Eve, da Embraer, e InvestSP promovem encontro estratégico para acelerar regulamentação e infraestrutura para voos eVTOL [8]
A Eve Air Mobility (NYSE: EVEX, EVEXW; B3: EVEB31) em parceria com a InvestSP, promoveu em São Paulo um encontro estratégico que reuniu autoridades, representantes de órgãos reguladores, ambientais e de segurança, além de operadores, para discutir e alinhar os próximos passos para a implementação do eVTOL no Brasil.
A Eve é uma empresa controlada pela Embraer (EMBR3) que desenvolve veículos elétricos de pouso e decolagem vertical.
A iniciativa abordou temas essenciais para viabilizar o início das operações comerciais da aeronave elétrica de pouso e decolagem vertical em 2027, incluindo regulamentação, desenvolvimento de infraestrutura como vertiportos e pontos de recarga, e a formação de profissionais na indústria de Mobilidade Aérea Urbana.

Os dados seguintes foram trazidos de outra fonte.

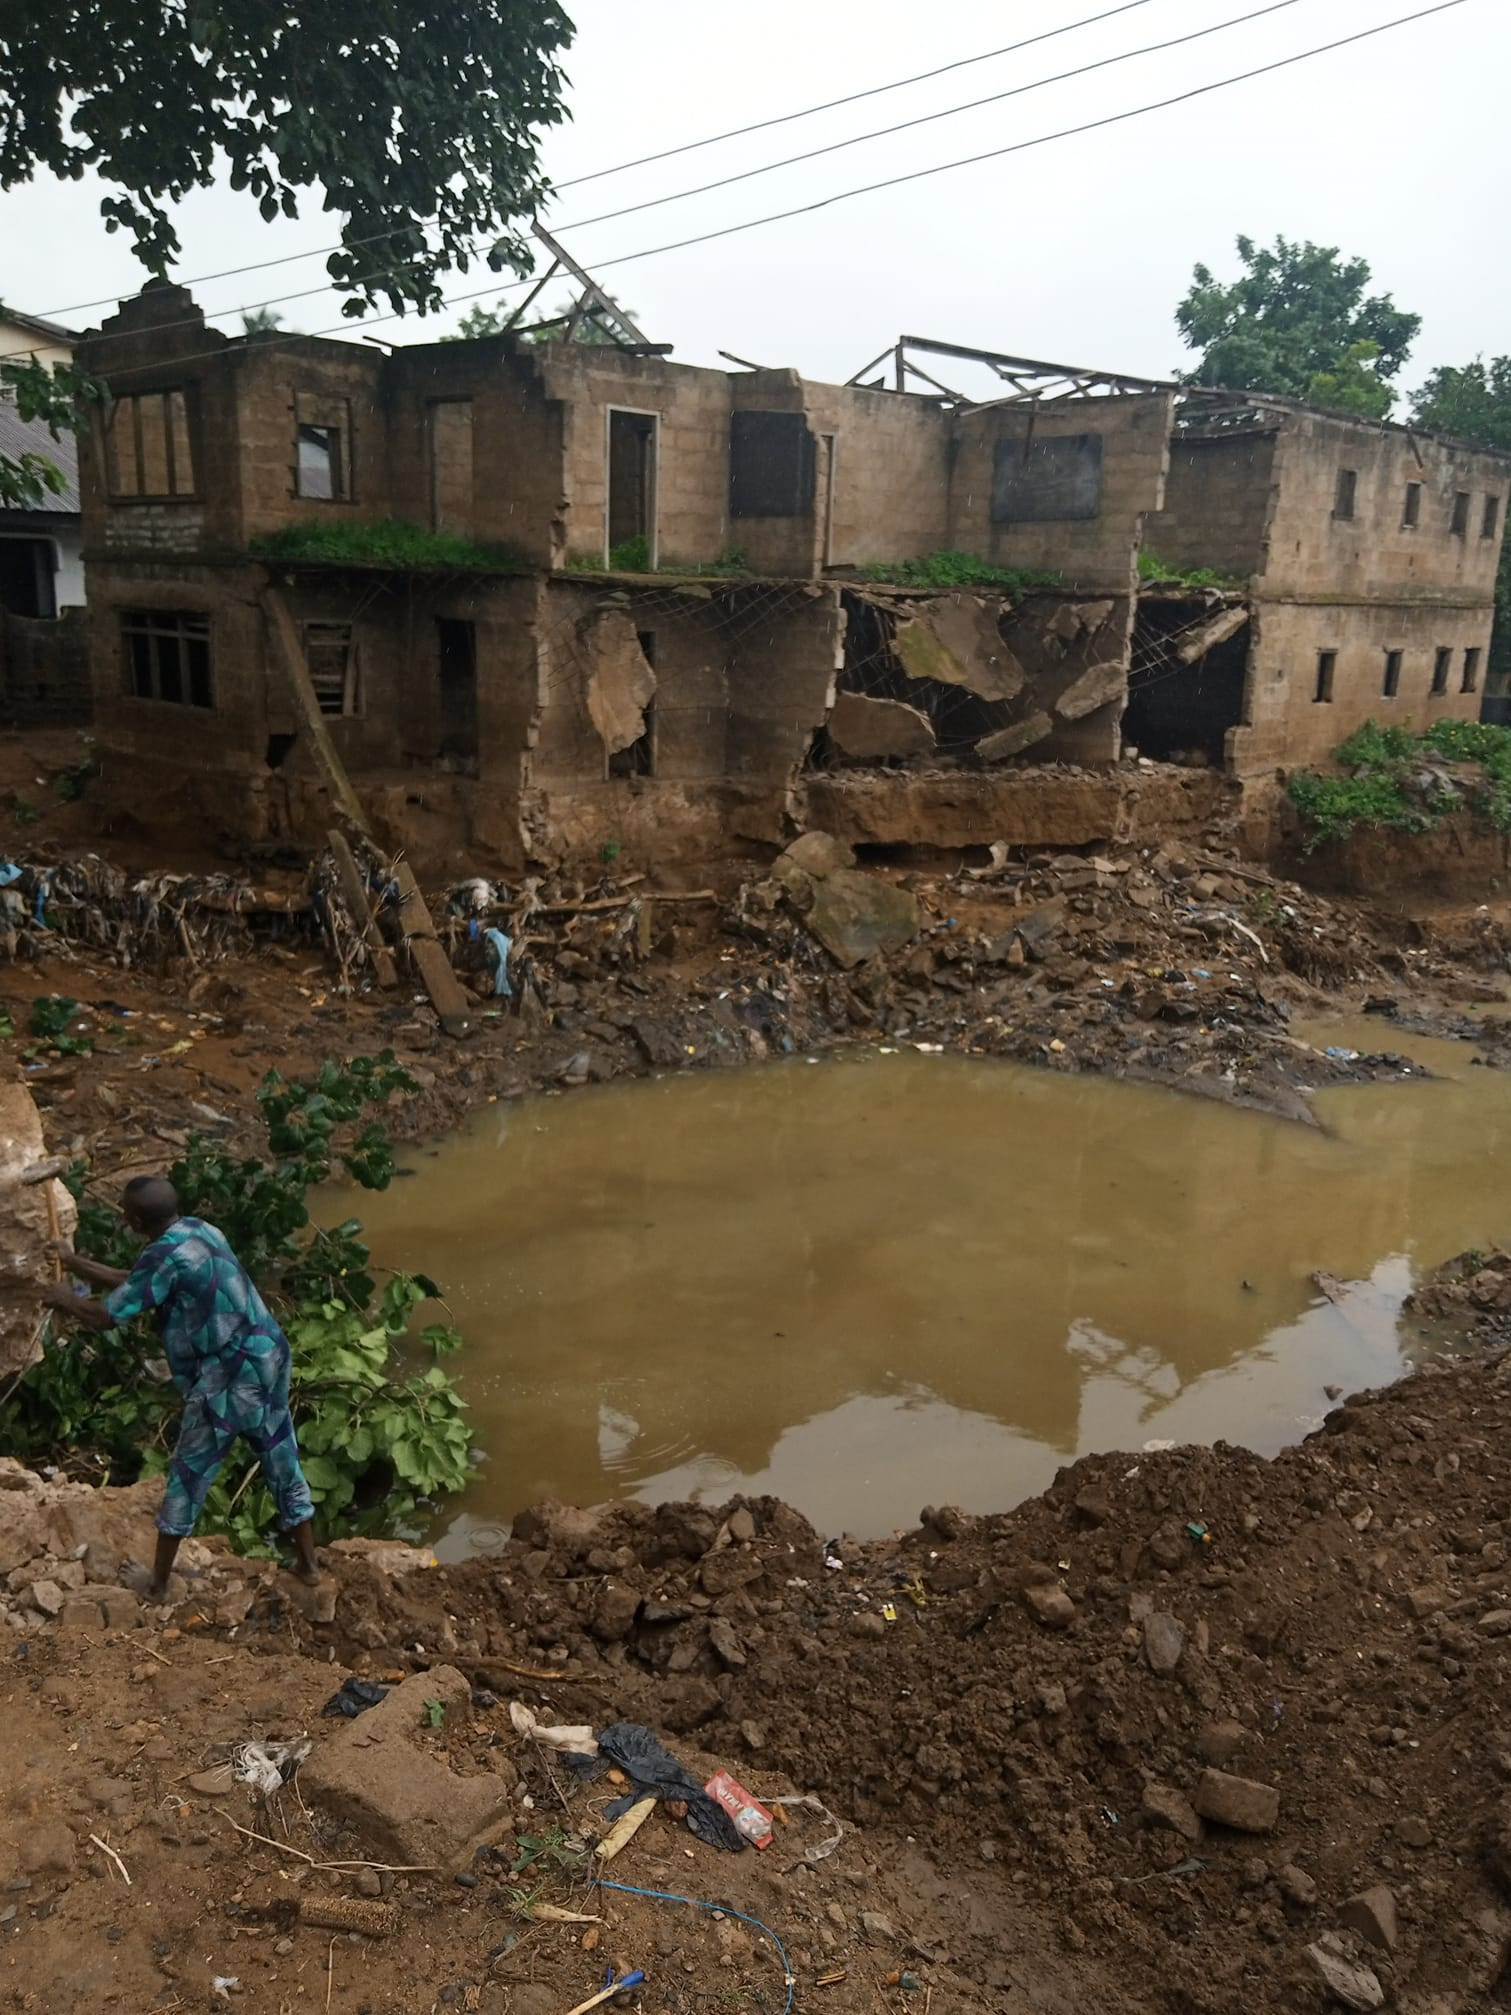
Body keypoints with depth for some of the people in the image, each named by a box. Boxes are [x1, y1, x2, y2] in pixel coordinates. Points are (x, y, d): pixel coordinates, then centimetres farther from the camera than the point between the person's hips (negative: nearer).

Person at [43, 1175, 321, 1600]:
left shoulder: (165, 1256, -18)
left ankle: (158, 1583, 23)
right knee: (283, 1466, 17)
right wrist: (73, 1261, 24)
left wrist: (65, 1298, 8)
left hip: (226, 1380, -8)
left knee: (188, 1478, 10)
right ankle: (309, 1564, 28)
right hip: (266, 1362, 8)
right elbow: (131, 1282, 20)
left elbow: (106, 1316, -12)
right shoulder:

O eVTOL da Eve será produzido em Taubaté, interior de São Paulo, em uma planta com capacidade para fabricar até 480 unidades por ano. A empresa já acumula cerca de 2,8 mil pedidos globais, incluindo pedidos firmes e cartas de intenção de compra, com valor de aproximadamente US$ 14 bilhões. O modelo comporta cinco ocupantes (um piloto e quatro passageiros) e possui autonomia de até 100 quilômetros, buscando atender demandas da indústria de Mobilidade Aérea Urbana e contemplando missões intraurbanas e regionais de curta distância.
A Eve projeta uma redução significativa nos tempos de deslocamento em rotas urbanas estratégicas, como a ligação entre a zona sul de São Paulo e o Aeroporto Internacional de Guarulhos, passando de até 150 minutos por via terrestre para cerca de 15 minutos com o eVTOL.